**Dataset extract**
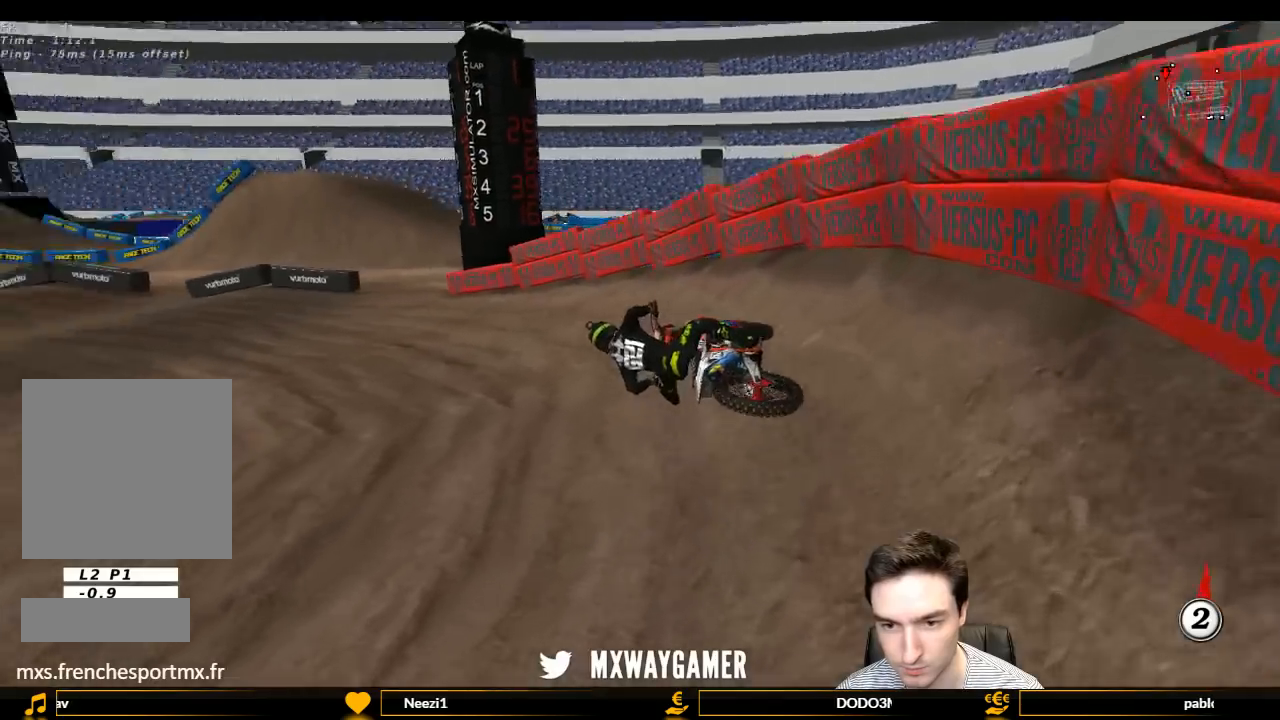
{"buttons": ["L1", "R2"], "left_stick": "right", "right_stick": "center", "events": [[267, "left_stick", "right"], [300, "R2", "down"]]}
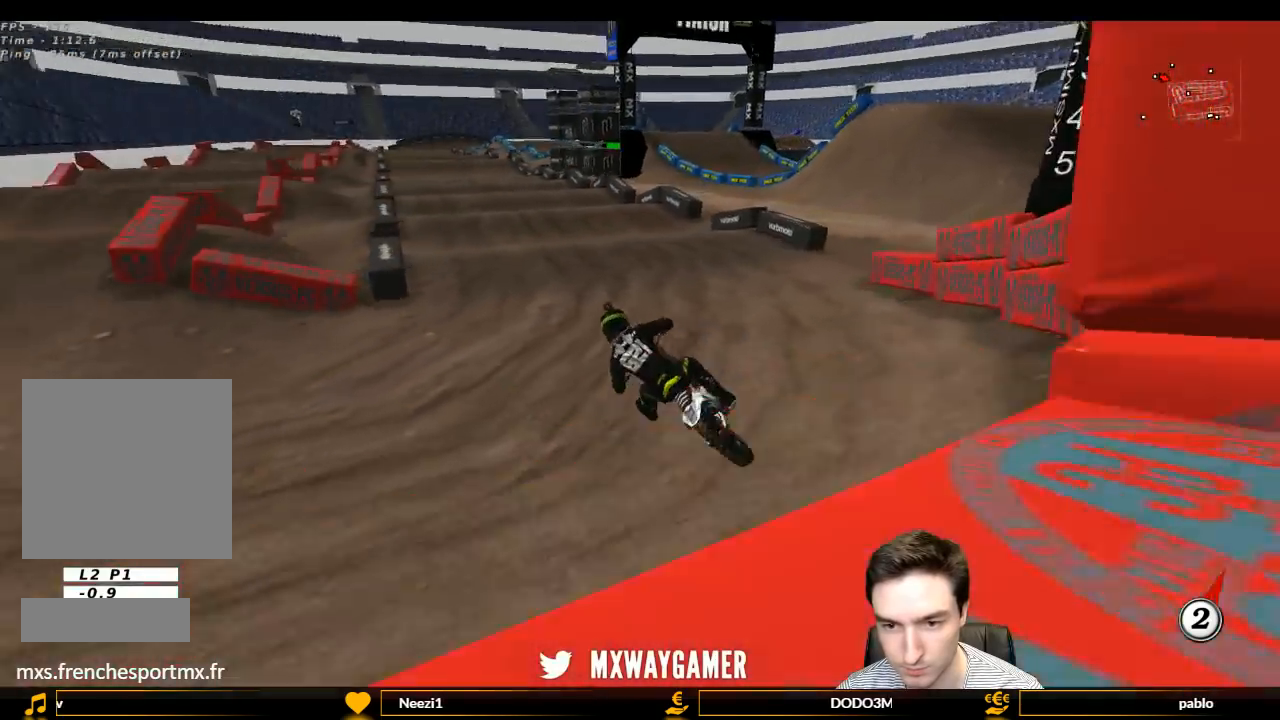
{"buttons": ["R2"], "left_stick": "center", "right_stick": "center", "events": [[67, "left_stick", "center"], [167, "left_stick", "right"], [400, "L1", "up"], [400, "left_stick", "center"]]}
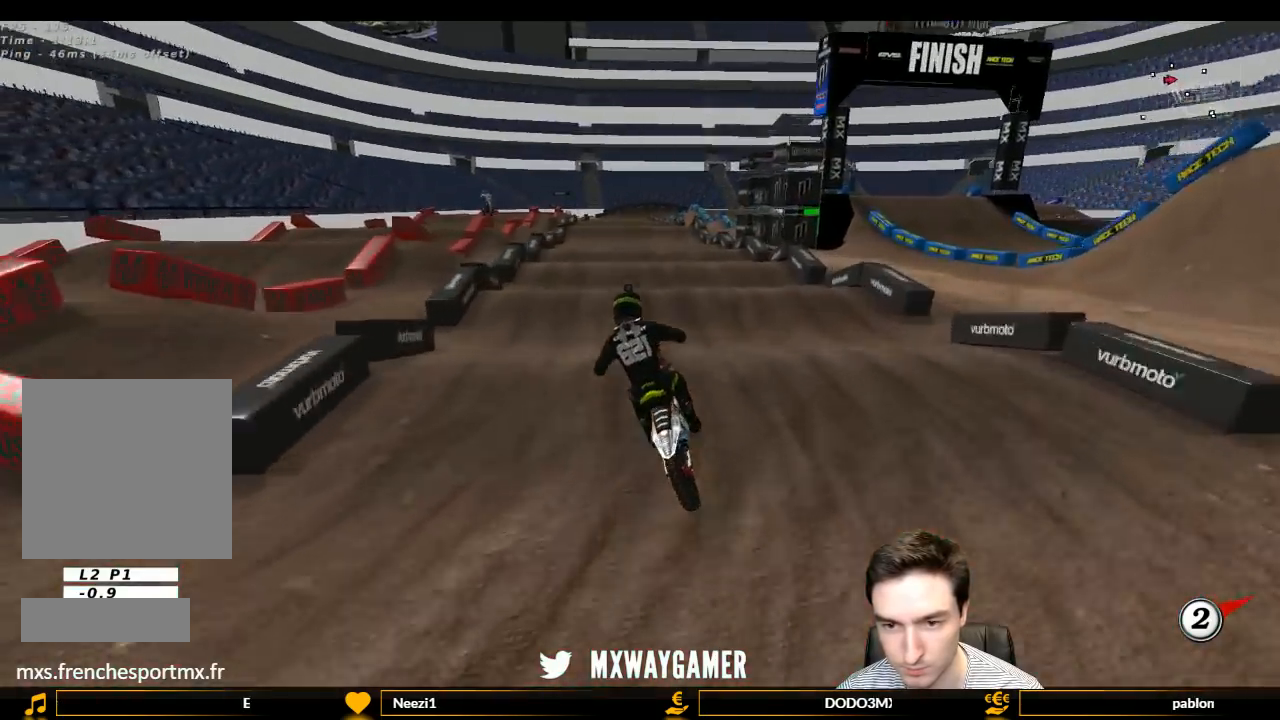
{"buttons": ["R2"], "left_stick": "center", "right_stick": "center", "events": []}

**Assignment**
Write out the material exactly, excluding pictures.

**Result**
{"buttons": ["L1", "R2"], "left_stick": "right", "right_stick": "center", "events": [[267, "left_stick", "right"], [300, "R2", "down"]]}
{"buttons": ["R2"], "left_stick": "center", "right_stick": "center", "events": [[67, "left_stick", "center"], [167, "left_stick", "right"], [400, "L1", "up"], [400, "left_stick", "center"]]}
{"buttons": ["R2"], "left_stick": "center", "right_stick": "center", "events": []}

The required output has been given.